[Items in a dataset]
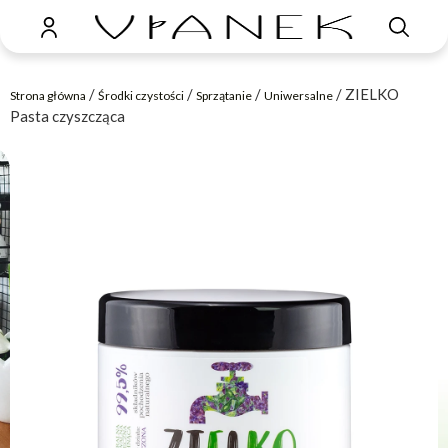
/
/
/
/ ZIELKO
Strona główna
Środki czystości
Sprzątanie
Uniwersalne
Pasta czyszcząca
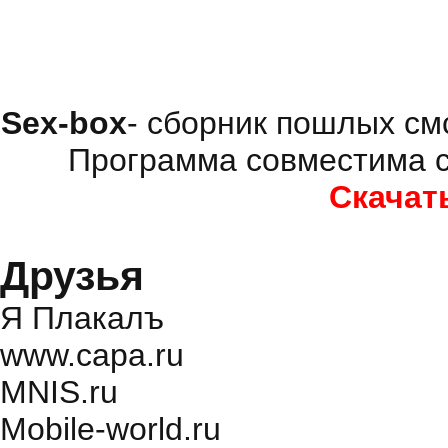
Sex-box
- сборник пошлых см
Программа совместима с
Скачат
Друзья
Я Плакалъ
www.capa.ru
MNIS.ru
Mobile-world.ru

* [What you should do] Return every line of text from the rows above without changing a character, and leave the pictures out.

* [Exercise solution]
/
/
/
/ ZIELKO
Strona główna
Środki czystości
Sprzątanie
Uniwersalne
Pasta czyszcząca
Sex-box
- сборник пошлых см
Программа совместима с
Скачат
Друзья
Я Плакалъ
www.capa.ru
MNIS.ru
Mobile-world.ru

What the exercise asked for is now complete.